Faustas UdrenasWhen Faustas Udrenas arrived at Harper College in 2016, he wasn’t sure if he’d be “missing out” on opportunities, having opted for a two-year school over the four-year institutions his friends were choosing.

“A big thing for me was that I felt like I wasn’t involved enough in high school, and I wasn’t enough of a leader or someone who was outgoing,” said the Lithuanian-born 19-year-old from Crystal Lake.

Because of this, Udrenas wanted more than just a program to study mathematics — he wanted a place where he could participate in extracurricular activities, engage with the community and connect with faculty.

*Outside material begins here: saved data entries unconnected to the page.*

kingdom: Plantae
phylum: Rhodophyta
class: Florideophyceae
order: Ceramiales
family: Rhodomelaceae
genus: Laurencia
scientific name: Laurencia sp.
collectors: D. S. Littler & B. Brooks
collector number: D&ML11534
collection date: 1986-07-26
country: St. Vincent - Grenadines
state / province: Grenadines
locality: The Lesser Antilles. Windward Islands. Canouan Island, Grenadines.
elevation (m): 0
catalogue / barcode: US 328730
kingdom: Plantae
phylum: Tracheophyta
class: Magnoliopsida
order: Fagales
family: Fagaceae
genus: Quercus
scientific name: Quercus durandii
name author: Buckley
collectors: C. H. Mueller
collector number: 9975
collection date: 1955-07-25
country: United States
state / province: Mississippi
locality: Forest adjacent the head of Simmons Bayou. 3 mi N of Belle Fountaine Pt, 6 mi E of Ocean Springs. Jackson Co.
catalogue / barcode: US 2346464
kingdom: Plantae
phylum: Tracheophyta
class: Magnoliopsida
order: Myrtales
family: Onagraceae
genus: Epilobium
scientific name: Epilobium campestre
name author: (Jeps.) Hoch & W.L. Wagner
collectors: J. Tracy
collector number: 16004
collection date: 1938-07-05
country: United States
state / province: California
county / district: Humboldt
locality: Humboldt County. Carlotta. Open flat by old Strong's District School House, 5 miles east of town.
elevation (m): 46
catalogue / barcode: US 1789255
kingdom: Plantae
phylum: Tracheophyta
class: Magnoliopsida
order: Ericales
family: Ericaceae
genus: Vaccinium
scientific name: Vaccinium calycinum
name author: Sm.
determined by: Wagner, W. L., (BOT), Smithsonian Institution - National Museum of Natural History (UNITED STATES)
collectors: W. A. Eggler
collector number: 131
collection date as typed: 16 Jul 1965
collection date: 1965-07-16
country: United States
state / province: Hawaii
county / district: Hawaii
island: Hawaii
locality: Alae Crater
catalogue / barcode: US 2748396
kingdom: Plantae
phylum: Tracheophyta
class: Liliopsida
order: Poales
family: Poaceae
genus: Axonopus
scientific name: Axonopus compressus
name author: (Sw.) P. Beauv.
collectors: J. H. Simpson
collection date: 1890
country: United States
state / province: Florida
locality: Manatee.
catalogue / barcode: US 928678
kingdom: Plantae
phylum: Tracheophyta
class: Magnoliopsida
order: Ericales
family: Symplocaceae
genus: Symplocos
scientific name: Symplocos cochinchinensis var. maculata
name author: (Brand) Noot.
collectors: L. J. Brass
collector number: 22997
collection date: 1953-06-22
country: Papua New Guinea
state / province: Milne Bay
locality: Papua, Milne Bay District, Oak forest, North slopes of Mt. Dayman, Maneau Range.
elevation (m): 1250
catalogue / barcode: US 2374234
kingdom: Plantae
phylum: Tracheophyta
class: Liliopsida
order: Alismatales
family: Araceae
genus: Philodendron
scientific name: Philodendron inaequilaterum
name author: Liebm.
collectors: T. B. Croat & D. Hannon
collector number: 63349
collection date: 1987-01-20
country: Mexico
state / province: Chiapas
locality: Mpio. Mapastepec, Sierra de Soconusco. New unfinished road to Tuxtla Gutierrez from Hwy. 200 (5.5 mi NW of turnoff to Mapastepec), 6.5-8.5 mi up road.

Two years later, he wrapped up his time at Harper by addressing his fellow students as a Motorola Solutions Foundation Award for Excellence winner and Coca-Cola Scholars Program bronze medalist at Harper’s Honors Convocation, utterly convinced that he made the right decision.

“I think I got more out of Harper than I would have at a four-year school,” said Udrenas, who recently transferred to the University of Michigan in Ann Arbor. “It’s been a really great journey.”

Udrenas, who concentrated in math and graduated this past spring with a 4.0 GPA, was president of Harper’s Honors Program. Other accomplishments included traveling to Phi Theta Kappa honor society conventions, helping to start a food bank for students, studying gentrification and homelessness with the Honors Program in London, and presenting his own research on evolving approaches to probability to the Honors Council of the Illinois Region.

The research opportunities were perhaps the most significant validation of Udrenas’ decision to attend Harper.

“Research was easily accessible, I was able to do it with lots of professors, and it was well-developed,” he said. “I don’t know how much research you could do at a four-year school, especially when the professors have these huge lecture halls and it’s hard to get that connection.”

That personal attention was reciprocated through Udrenas’ own teaching at Harper’s Tutoring Center, where he shared his love of math.

“Once I started (tutoring), I realized how much fun it is to see things from other perspectives and try to help other students,” he said.

Udrenas also praises the person who got him to see the discipline from another angle: Harper math professor Kyle Knee.

“He made the whole class really fun and interesting,” said Udrenas. “He kind of proved to me that math isn’t just a logical thing, it could also be a beautiful thing.”

Knee himself has no doubt that Udrenas will succeed in future pursuits.

“What made Faustas stand out to me was his interest in really understanding material as opposed to just memorizing it for an exam,” Knee said. “I could tell that he really enjoyed learning and was excited to explore and was ready to be amazed by what he was learning.”

Udrenas has taken that sense of awe to the University of Michigan, where he earned full tuition through the school’s Provost Award. He plans to pursue actuarial science or math, with the ultimate goal of becoming a university professor of pure mathematics.

Thanks to Harper, Udrenas admits he’s not the same reserved teen who matriculated two years ago.

“I’ve been able to grow my confidence a lot. I’ve had a chance to grow as a leader, both on campus and off campus,” he said. “It’s just been a completely fruitful experience for me.”